- Activity -
Quote every line of the data below word for word, in the original order.

- Supplied material -
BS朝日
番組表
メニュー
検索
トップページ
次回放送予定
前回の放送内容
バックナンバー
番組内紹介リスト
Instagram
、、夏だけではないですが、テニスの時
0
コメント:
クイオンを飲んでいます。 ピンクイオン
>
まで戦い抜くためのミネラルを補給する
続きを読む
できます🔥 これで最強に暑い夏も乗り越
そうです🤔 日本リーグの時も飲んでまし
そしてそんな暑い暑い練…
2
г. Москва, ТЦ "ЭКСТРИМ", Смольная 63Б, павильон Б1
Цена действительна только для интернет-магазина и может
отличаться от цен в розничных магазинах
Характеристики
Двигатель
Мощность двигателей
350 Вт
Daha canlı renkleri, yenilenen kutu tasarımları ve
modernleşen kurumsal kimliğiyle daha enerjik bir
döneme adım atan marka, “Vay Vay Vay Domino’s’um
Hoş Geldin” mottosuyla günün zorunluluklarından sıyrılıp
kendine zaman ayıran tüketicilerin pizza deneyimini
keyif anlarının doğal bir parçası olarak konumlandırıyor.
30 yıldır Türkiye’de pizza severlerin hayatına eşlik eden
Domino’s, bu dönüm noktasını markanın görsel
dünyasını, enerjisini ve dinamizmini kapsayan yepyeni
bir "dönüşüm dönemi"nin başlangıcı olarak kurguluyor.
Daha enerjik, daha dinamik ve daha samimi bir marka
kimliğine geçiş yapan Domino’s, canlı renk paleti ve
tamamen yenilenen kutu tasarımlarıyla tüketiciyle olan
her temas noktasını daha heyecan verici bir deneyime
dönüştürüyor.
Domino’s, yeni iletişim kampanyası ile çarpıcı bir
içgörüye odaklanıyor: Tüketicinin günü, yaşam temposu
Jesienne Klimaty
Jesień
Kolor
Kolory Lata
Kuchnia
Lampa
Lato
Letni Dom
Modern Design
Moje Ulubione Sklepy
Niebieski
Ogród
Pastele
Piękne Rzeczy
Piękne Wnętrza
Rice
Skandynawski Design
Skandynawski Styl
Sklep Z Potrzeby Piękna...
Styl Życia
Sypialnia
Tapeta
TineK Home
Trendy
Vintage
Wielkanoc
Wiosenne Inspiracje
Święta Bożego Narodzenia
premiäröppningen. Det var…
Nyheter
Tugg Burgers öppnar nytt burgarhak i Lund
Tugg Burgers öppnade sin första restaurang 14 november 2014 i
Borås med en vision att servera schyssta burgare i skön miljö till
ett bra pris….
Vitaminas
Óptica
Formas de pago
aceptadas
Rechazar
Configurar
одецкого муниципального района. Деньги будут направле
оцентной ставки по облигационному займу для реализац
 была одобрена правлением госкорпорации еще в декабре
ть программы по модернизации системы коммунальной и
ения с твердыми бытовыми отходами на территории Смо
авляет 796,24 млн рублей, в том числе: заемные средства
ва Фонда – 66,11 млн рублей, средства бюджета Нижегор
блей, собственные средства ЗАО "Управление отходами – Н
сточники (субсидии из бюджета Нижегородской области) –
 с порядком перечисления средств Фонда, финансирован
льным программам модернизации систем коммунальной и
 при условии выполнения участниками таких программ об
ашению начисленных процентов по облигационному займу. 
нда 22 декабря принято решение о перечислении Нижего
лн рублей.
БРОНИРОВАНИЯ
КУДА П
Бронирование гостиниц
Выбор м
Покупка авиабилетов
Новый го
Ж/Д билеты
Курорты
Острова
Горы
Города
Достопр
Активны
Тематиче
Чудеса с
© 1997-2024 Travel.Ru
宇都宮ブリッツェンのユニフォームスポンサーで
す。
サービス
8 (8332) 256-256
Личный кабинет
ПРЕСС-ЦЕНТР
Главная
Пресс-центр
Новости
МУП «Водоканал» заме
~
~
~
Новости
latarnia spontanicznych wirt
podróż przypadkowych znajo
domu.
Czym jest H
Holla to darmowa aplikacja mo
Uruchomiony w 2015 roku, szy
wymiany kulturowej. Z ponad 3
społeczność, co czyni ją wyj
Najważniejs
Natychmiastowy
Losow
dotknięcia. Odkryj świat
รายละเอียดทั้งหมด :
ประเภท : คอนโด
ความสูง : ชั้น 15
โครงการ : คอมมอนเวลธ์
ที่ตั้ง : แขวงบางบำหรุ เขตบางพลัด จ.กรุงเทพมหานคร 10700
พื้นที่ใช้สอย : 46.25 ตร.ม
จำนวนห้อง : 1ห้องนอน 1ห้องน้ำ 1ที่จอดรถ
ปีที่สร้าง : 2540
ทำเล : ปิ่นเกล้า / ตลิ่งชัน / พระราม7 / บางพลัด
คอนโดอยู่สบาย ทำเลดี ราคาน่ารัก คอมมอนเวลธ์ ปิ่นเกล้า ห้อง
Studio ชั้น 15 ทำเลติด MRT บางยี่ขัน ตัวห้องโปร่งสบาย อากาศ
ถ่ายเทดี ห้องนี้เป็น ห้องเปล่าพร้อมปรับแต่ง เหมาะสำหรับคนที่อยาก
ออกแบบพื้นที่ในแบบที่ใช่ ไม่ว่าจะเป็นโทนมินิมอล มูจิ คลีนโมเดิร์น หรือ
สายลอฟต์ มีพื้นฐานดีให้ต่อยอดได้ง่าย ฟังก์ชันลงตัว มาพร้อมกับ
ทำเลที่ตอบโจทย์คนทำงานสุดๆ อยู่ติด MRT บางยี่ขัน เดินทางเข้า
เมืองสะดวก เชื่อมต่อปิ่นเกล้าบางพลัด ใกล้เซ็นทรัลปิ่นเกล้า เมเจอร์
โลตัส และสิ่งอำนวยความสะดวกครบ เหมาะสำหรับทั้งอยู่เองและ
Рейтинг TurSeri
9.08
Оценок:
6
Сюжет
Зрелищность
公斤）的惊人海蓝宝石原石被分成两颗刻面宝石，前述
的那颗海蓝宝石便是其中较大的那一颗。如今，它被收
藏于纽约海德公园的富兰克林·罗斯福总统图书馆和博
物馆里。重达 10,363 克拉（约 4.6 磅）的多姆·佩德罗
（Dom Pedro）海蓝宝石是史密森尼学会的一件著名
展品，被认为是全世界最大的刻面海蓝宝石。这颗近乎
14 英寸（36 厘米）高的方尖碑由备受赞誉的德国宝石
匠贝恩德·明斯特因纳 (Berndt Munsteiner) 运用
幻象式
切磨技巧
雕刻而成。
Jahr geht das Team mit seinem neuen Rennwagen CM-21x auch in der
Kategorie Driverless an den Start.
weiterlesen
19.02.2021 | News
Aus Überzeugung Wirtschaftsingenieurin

- Output below -
BS朝日
番組表
メニュー
検索
トップページ
次回放送予定
前回の放送内容
バックナンバー
番組内紹介リスト
Instagram
、、夏だけではないですが、テニスの時
0
コメント:
クイオンを飲んでいます。 ピンクイオン
>
まで戦い抜くためのミネラルを補給する
続きを読む
できます🔥 これで最強に暑い夏も乗り越
そうです🤔 日本リーグの時も飲んでまし
そしてそんな暑い暑い練…
2
г. Москва, ТЦ "ЭКСТРИМ", Смольная 63Б, павильон Б1
Цена действительна только для интернет-магазина и может
отличаться от цен в розничных магазинах
Характеристики
Двигатель
Мощность двигателей
350 Вт
Daha canlı renkleri, yenilenen kutu tasarımları ve
modernleşen kurumsal kimliğiyle daha enerjik bir
döneme adım atan marka, “Vay Vay Vay Domino’s’um
Hoş Geldin” mottosuyla günün zorunluluklarından sıyrılıp
kendine zaman ayıran tüketicilerin pizza deneyimini
keyif anlarının doğal bir parçası olarak konumlandırıyor.
30 yıldır Türkiye’de pizza severlerin hayatına eşlik eden
Domino’s, bu dönüm noktasını markanın görsel
dünyasını, enerjisini ve dinamizmini kapsayan yepyeni
bir "dönüşüm dönemi"nin başlangıcı olarak kurguluyor.
Daha enerjik, daha dinamik ve daha samimi bir marka
kimliğine geçiş yapan Domino’s, canlı renk paleti ve
tamamen yenilenen kutu tasarımlarıyla tüketiciyle olan
her temas noktasını daha heyecan verici bir deneyime
dönüştürüyor.
Domino’s, yeni iletişim kampanyası ile çarpıcı bir
içgörüye odaklanıyor: Tüketicinin günü, yaşam temposu
Jesienne Klimaty
Jesień
Kolor
Kolory Lata
Kuchnia
Lampa
Lato
Letni Dom
Modern Design
Moje Ulubione Sklepy
Niebieski
Ogród
Pastele
Piękne Rzeczy
Piękne Wnętrza
Rice
Skandynawski Design
Skandynawski Styl
Sklep Z Potrzeby Piękna...
Styl Życia
Sypialnia
Tapeta
TineK Home
Trendy
Vintage
Wielkanoc
Wiosenne Inspiracje
Święta Bożego Narodzenia
premiäröppningen. Det var…
Nyheter
Tugg Burgers öppnar nytt burgarhak i Lund
Tugg Burgers öppnade sin första restaurang 14 november 2014 i
Borås med en vision att servera schyssta burgare i skön miljö till
ett bra pris….
Vitaminas
Óptica
Formas de pago
aceptadas
Rechazar
Configurar
одецкого муниципального района. Деньги будут направле
оцентной ставки по облигационному займу для реализац
 была одобрена правлением госкорпорации еще в декабре
ть программы по модернизации системы коммунальной и
ения с твердыми бытовыми отходами на территории Смо
авляет 796,24 млн рублей, в том числе: заемные средства
ва Фонда – 66,11 млн рублей, средства бюджета Нижегор
блей, собственные средства ЗАО "Управление отходами – Н
сточники (субсидии из бюджета Нижегородской области) –
 с порядком перечисления средств Фонда, финансирован
льным программам модернизации систем коммунальной и
 при условии выполнения участниками таких программ об
ашению начисленных процентов по облигационному займу. 
нда 22 декабря принято решение о перечислении Нижего
лн рублей.
БРОНИРОВАНИЯ
КУДА П
Бронирование гостиниц
Выбор м
Покупка авиабилетов
Новый го
Ж/Д билеты
Курорты
Острова
Горы
Города
Достопр
Активны
Тематиче
Чудеса с
© 1997-2024 Travel.Ru
宇都宮ブリッツェンのユニフォームスポンサーで
す。
サービス
8 (8332) 256-256
Личный кабинет
ПРЕСС-ЦЕНТР
Главная
Пресс-центр
Новости
МУП «Водоканал» заме
~
~
~
Новости
latarnia spontanicznych wirt
podróż przypadkowych znajo
domu.
Czym jest H
Holla to darmowa aplikacja mo
Uruchomiony w 2015 roku, szy
wymiany kulturowej. Z ponad 3
społeczność, co czyni ją wyj
Najważniejs
Natychmiastowy
Losow
dotknięcia. Odkryj świat
รายละเอียดทั้งหมด :
ประเภท : คอนโด
ความสูง : ชั้น 15
โครงการ : คอมมอนเวลธ์
ที่ตั้ง : แขวงบางบำหรุ เขตบางพลัด จ.กรุงเทพมหานคร 10700
พื้นที่ใช้สอย : 46.25 ตร.ม
จำนวนห้อง : 1ห้องนอน 1ห้องน้ำ 1ที่จอดรถ
ปีที่สร้าง : 2540
ทำเล : ปิ่นเกล้า / ตลิ่งชัน / พระราม7 / บางพลัด
คอนโดอยู่สบาย ทำเลดี ราคาน่ารัก คอมมอนเวลธ์ ปิ่นเกล้า ห้อง
Studio ชั้น 15 ทำเลติด MRT บางยี่ขัน ตัวห้องโปร่งสบาย อากาศ
ถ่ายเทดี ห้องนี้เป็น ห้องเปล่าพร้อมปรับแต่ง เหมาะสำหรับคนที่อยาก
ออกแบบพื้นที่ในแบบที่ใช่ ไม่ว่าจะเป็นโทนมินิมอล มูจิ คลีนโมเดิร์น หรือ
สายลอฟต์ มีพื้นฐานดีให้ต่อยอดได้ง่าย ฟังก์ชันลงตัว มาพร้อมกับ
ทำเลที่ตอบโจทย์คนทำงานสุดๆ อยู่ติด MRT บางยี่ขัน เดินทางเข้า
เมืองสะดวก เชื่อมต่อปิ่นเกล้าบางพลัด ใกล้เซ็นทรัลปิ่นเกล้า เมเจอร์
โลตัส และสิ่งอำนวยความสะดวกครบ เหมาะสำหรับทั้งอยู่เองและ
Рейтинг TurSeri
9.08
Оценок:
6
Сюжет
Зрелищность
公斤）的惊人海蓝宝石原石被分成两颗刻面宝石，前述
的那颗海蓝宝石便是其中较大的那一颗。如今，它被收
藏于纽约海德公园的富兰克林·罗斯福总统图书馆和博
物馆里。重达 10,363 克拉（约 4.6 磅）的多姆·佩德罗
（Dom Pedro）海蓝宝石是史密森尼学会的一件著名
展品，被认为是全世界最大的刻面海蓝宝石。这颗近乎
14 英寸（36 厘米）高的方尖碑由备受赞誉的德国宝石
匠贝恩德·明斯特因纳 (Berndt Munsteiner) 运用
幻象式
切磨技巧
雕刻而成。
Jahr geht das Team mit seinem neuen Rennwagen CM-21x auch in der
Kategorie Driverless an den Start.
weiterlesen
19.02.2021 | News
Aus Überzeugung Wirtschaftsingenieurin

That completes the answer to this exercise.